* [WHAT YOU HAVE TO DO]: In the entries that follow, the lines from the one with "X711200Y850900D03*" through the one with "X736600Y698500D03*" are the ones to write out, exactly and with both ends included. Nothing else should appear.

==== DATA

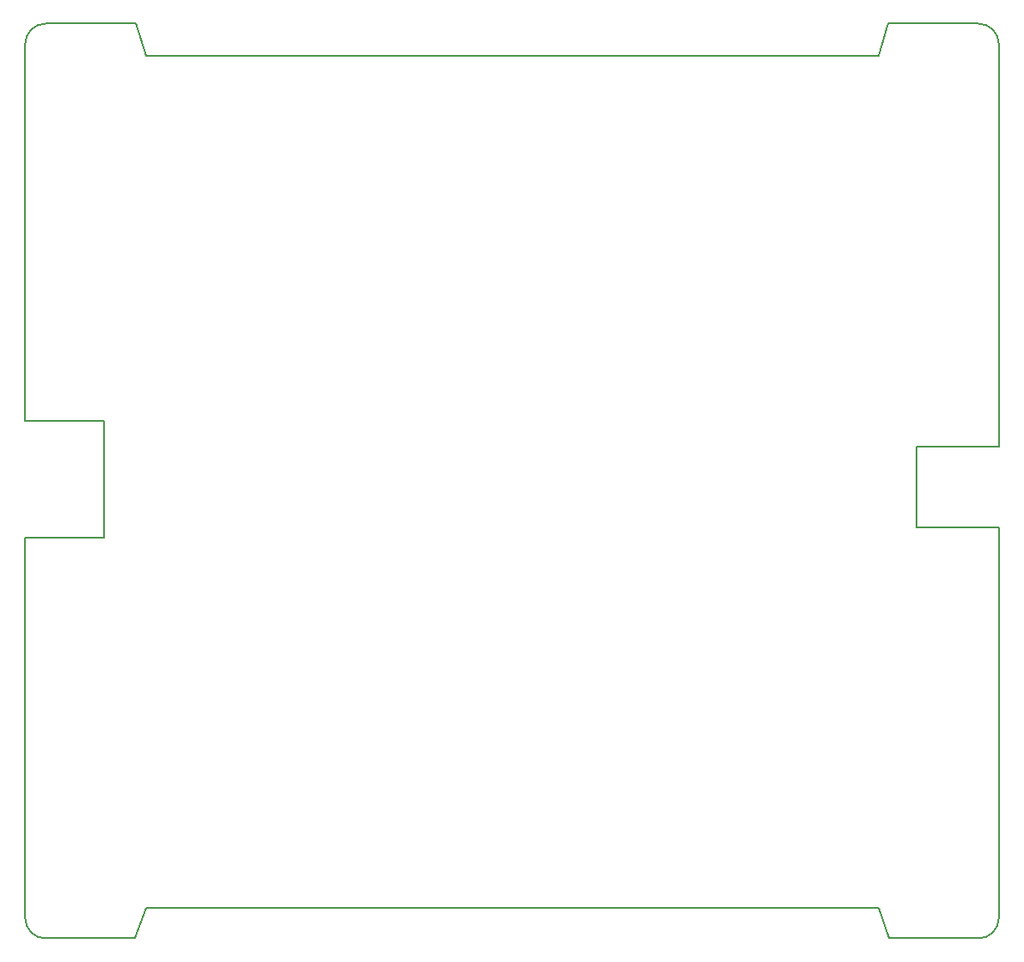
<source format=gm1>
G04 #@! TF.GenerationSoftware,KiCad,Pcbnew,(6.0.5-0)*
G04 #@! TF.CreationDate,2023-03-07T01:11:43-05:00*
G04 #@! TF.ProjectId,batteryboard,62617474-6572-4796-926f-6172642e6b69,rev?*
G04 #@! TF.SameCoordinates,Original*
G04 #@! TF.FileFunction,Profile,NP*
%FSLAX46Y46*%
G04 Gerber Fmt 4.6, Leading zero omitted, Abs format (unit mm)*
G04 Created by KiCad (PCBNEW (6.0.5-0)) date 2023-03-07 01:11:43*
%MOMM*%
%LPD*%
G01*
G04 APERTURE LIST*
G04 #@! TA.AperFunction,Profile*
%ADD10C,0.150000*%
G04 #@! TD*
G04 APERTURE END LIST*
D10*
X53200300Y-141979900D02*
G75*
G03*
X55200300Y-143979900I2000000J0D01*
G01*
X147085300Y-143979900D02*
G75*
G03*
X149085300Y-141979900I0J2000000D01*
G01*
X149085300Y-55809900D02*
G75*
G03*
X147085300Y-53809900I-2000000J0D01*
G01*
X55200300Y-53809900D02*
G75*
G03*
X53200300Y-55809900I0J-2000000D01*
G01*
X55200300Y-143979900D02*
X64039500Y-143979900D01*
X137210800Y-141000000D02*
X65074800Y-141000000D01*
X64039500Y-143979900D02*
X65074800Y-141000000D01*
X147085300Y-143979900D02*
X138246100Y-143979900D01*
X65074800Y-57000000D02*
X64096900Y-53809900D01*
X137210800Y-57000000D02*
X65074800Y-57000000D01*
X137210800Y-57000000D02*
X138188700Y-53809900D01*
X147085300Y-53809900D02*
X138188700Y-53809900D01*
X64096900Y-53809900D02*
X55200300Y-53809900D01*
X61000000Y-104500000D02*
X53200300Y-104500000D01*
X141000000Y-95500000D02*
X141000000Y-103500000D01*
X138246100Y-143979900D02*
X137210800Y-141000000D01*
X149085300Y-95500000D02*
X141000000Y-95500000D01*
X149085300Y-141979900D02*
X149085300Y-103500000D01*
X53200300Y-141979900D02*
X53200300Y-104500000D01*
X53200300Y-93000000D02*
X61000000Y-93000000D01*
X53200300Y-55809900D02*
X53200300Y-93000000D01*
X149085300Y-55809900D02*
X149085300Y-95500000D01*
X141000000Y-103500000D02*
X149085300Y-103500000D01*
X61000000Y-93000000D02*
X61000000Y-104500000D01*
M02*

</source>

========
==== DATA

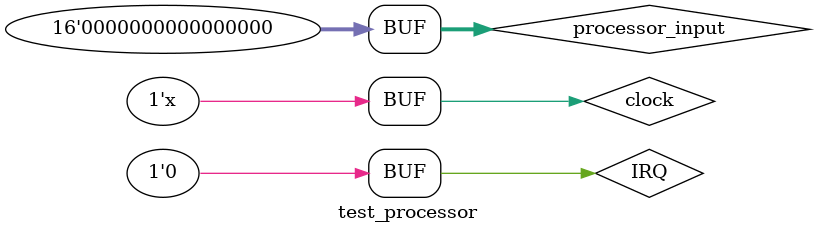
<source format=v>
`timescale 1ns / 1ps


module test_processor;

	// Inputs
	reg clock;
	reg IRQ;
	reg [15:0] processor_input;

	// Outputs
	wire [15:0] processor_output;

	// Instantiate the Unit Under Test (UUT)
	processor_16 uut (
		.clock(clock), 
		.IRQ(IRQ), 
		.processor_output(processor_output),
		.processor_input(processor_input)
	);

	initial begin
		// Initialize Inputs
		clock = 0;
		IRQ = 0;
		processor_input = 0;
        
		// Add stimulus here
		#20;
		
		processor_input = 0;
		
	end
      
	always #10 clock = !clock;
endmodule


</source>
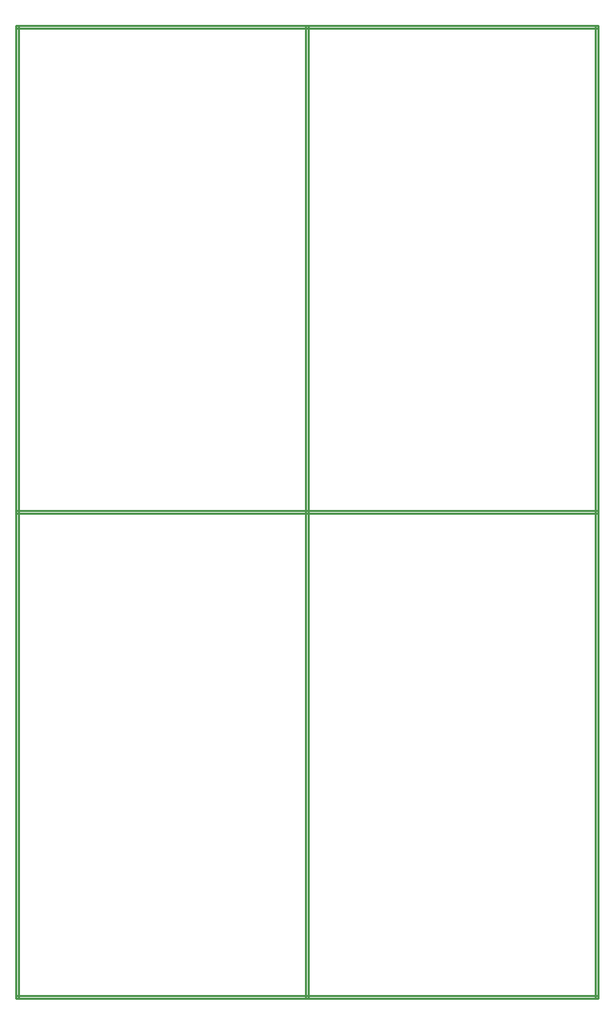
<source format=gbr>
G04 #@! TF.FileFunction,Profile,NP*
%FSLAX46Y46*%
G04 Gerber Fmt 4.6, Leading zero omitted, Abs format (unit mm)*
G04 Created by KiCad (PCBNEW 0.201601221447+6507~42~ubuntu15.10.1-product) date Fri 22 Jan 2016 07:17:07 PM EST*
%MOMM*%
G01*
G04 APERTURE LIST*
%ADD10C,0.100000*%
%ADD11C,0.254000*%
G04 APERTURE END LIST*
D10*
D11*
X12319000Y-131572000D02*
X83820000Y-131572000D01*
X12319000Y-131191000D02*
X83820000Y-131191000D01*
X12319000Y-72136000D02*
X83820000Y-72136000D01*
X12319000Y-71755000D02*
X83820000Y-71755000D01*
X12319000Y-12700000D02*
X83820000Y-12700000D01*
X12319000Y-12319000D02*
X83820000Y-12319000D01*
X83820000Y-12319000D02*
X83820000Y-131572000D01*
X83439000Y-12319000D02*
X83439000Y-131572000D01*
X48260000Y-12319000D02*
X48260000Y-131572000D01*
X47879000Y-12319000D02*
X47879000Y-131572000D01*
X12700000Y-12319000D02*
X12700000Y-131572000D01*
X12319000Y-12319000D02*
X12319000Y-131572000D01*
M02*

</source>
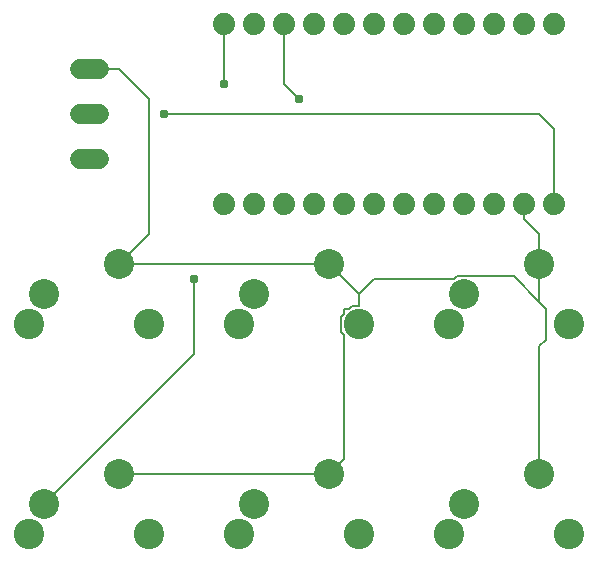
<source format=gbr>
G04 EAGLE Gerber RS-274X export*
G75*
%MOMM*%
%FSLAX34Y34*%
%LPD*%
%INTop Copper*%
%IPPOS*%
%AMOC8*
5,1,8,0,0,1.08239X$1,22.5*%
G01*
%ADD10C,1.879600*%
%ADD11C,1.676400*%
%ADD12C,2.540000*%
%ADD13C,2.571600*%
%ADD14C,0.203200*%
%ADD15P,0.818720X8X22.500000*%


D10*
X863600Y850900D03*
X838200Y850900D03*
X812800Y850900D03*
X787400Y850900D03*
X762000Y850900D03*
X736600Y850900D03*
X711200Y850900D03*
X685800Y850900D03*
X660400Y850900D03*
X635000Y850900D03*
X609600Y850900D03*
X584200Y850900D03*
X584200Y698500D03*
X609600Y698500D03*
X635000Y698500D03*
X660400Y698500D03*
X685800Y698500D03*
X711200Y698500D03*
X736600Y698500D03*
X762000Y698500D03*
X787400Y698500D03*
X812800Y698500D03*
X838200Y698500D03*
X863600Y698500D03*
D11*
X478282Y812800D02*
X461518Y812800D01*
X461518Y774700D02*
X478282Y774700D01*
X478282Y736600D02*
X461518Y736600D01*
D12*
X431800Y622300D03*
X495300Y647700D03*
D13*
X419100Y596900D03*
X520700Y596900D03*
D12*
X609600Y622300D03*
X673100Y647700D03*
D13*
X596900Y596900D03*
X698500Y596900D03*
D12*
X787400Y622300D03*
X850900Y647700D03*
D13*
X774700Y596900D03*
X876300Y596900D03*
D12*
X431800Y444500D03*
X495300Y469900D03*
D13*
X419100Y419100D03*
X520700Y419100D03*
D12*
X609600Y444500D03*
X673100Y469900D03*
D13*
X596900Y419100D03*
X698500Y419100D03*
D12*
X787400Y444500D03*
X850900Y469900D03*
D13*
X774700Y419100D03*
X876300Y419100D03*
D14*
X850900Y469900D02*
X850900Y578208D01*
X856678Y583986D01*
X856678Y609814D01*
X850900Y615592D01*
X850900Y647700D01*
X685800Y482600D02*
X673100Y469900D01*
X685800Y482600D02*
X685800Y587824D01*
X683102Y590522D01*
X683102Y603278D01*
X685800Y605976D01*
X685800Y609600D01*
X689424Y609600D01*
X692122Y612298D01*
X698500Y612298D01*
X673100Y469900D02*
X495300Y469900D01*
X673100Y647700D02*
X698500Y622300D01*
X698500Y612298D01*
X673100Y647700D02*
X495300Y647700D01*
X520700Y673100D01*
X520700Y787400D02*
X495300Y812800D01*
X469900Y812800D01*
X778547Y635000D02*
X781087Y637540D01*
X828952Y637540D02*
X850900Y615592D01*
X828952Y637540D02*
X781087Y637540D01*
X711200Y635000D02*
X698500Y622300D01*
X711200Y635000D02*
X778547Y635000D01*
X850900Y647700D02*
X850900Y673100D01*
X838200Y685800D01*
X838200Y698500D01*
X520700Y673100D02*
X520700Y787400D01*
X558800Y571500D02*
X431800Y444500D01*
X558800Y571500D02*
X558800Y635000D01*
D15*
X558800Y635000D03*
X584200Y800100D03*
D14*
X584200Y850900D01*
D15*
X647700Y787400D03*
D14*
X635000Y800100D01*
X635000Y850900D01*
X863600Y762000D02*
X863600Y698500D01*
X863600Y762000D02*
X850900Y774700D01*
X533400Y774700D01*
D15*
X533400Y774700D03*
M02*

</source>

========

* [TASK OUTPUT]:
X711200Y850900D03*
X685800Y850900D03*
X660400Y850900D03*
X635000Y850900D03*
X609600Y850900D03*
X584200Y850900D03*
X584200Y698500D03*
X609600Y698500D03*
X635000Y698500D03*
X660400Y698500D03*
X685800Y698500D03*
X711200Y698500D03*
X736600Y698500D03*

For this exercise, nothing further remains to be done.